Lines of data:
------------------------------------------------------------
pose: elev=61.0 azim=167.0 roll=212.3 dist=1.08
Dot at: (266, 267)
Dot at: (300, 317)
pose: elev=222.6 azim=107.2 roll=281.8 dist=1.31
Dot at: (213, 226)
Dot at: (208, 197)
------------------------------------------------------------
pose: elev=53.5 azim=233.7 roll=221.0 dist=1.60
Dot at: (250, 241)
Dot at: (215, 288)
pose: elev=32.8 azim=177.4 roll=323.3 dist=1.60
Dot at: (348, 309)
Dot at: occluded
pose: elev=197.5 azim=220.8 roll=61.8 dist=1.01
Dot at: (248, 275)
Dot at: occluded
------------------------------------------------------------
Select every line in the records above that contains the string "azim", and copy those lines out. Matching is case-sensitive.

pose: elev=61.0 azim=167.0 roll=212.3 dist=1.08
pose: elev=222.6 azim=107.2 roll=281.8 dist=1.31
pose: elev=53.5 azim=233.7 roll=221.0 dist=1.60
pose: elev=32.8 azim=177.4 roll=323.3 dist=1.60
pose: elev=197.5 azim=220.8 roll=61.8 dist=1.01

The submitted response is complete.